1. One is the transportable, forward-based FBX-T radar system built by Raytheon Co. which, by providing early and accurate target-tracing and signature data, enlarges the effective battle space of missile interceptors.


US officials say it can track an object the size of a baseball from about 4,700 km, and be launched from air, sea or land. It would allow the Israeli Arrow anti-missile system to engage an incoming Iranian Shehab-3 ballistic missile about halfway through its estimated 11-minute flight.


 


US aid to Israel – too little and too late


 


2. Increased access to its Defense Support Program (DSP) satellites for spotting missile launches, an arrangement approved in the Gulf War of 1991, when Saddam Hussein fired missiles at Israel and the Gulf. Access has hitherto been provided only as per request.


(More about this in HOT POINTS.)


DEBKA-Net-Weekly‘s military sources report that, even if Washington processed these items quickly for export, the earliest delivery date would be October or early November.

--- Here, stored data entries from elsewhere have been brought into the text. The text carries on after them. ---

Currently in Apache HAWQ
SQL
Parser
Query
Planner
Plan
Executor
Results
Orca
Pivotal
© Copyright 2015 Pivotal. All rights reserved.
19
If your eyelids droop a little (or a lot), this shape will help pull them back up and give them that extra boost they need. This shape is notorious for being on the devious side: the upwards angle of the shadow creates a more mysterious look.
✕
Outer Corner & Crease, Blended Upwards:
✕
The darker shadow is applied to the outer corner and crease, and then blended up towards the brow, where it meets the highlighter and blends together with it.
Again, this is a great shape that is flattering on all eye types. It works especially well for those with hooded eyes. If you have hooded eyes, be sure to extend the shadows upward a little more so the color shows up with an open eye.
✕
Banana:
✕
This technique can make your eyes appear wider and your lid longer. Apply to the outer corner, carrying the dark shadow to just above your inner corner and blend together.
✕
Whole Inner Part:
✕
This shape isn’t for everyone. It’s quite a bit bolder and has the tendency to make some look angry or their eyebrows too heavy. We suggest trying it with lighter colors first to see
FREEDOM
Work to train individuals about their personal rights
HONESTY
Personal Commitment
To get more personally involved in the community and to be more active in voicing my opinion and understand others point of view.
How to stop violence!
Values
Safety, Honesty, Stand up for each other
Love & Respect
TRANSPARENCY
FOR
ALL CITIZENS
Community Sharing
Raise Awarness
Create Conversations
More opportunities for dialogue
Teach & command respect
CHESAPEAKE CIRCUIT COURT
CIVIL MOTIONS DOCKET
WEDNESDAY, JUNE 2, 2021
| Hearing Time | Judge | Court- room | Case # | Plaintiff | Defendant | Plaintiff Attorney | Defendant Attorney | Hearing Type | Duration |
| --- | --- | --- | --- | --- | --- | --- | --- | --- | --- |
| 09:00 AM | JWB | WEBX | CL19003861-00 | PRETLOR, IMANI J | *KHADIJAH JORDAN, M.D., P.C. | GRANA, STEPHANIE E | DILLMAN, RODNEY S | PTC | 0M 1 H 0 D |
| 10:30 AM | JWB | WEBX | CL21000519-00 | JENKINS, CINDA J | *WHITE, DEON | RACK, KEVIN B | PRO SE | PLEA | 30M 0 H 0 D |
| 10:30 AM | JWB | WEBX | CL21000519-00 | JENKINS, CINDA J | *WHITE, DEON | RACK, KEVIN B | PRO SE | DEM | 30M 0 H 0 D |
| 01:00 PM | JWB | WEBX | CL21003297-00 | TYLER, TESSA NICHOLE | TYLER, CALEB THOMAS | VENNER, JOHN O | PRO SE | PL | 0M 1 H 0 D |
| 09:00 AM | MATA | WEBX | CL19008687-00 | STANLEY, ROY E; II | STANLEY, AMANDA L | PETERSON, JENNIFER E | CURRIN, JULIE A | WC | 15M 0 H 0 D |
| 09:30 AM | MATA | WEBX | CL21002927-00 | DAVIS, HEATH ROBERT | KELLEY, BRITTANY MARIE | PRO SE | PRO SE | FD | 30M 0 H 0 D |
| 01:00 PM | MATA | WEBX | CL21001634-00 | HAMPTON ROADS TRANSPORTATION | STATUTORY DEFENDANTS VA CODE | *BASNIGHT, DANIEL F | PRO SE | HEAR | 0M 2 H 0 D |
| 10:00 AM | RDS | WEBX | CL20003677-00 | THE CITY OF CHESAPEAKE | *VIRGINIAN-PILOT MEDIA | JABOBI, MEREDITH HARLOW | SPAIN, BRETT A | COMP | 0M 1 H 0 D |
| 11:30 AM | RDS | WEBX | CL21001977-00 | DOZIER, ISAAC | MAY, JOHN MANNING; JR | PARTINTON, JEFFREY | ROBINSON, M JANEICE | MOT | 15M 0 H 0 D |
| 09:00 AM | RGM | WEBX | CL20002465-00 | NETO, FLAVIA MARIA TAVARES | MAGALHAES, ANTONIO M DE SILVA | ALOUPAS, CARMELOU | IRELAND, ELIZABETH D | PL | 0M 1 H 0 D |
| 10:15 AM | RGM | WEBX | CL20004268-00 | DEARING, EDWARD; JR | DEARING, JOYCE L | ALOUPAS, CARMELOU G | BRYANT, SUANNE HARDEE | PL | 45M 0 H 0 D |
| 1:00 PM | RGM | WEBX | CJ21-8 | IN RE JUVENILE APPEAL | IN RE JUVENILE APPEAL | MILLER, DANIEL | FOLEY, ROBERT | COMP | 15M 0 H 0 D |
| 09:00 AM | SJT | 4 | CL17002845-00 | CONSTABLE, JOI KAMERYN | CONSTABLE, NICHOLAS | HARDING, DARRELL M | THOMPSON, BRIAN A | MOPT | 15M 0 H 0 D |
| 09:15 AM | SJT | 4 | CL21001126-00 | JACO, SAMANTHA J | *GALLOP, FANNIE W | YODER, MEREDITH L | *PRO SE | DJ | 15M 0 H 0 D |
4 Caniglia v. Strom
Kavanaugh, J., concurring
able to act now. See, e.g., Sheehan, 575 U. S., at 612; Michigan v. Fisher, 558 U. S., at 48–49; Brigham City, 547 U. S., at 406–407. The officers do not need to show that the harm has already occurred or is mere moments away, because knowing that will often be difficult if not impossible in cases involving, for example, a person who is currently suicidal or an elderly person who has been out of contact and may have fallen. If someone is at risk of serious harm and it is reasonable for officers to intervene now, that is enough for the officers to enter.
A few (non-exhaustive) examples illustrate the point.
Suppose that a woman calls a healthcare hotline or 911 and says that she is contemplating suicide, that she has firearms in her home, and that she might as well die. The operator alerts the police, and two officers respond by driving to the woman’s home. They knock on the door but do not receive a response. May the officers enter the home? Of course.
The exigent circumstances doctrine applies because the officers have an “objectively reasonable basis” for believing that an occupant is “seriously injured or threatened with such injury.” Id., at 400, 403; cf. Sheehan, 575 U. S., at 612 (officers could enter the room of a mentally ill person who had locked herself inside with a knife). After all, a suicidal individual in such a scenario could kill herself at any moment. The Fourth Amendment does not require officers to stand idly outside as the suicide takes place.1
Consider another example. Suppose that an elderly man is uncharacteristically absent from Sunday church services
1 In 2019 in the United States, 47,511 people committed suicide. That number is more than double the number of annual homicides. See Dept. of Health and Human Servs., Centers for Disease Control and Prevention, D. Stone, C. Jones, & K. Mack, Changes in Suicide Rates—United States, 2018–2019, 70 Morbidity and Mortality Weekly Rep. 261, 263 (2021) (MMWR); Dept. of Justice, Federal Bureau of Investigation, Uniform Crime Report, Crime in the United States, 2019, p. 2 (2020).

Israel would then need months to train crews to operate them and have the weapons integrated in its own Arrow anti-missile system. The radar systems would therefore not be ready for service before the January date of Bush’s handover to his successor.


Iran’s Islamic rulers were pleasantly surprised by the obstacles Washington planted in the path of a potential Israeli military strike on their nuclear facilities. They concluded that their nuclear intransigence had not only worked, but earned them the extra bonus of a cooling in the US-Israeli strategic-military alliance. So, they decided, why not keep up the stubborn front against Washington and so squeeze more concessions out of the Bush administration and have the Americans double the pressure on Israel to refrain from attacking Iran?


4. Finally, whatever the outcome of the big power ultimatum, Tehran will have the last word on the nuclear dispute with the West. Very simply, even if a deal is struck with the Bush administration to suspend its forbidden nuclear projects, this is not the end of the road. DEBKA-Net-Weekly‘s intelligence sources report that Iran is running two parallel nuclear programs, one open and one covert. Any deal with the West would apply only to overt projects like the enrichment factory in Natanz, while the secret installations would continue rolling unhindered and unmonitored.


Since there is a certain amount of overlap between the two, the secret program might be slowed somewhat. But that is a price well worth paying by Tehran for the easing of international pressure and sanctions and the economic and technological rewards offered in Geneva, including advanced nuclear know-how.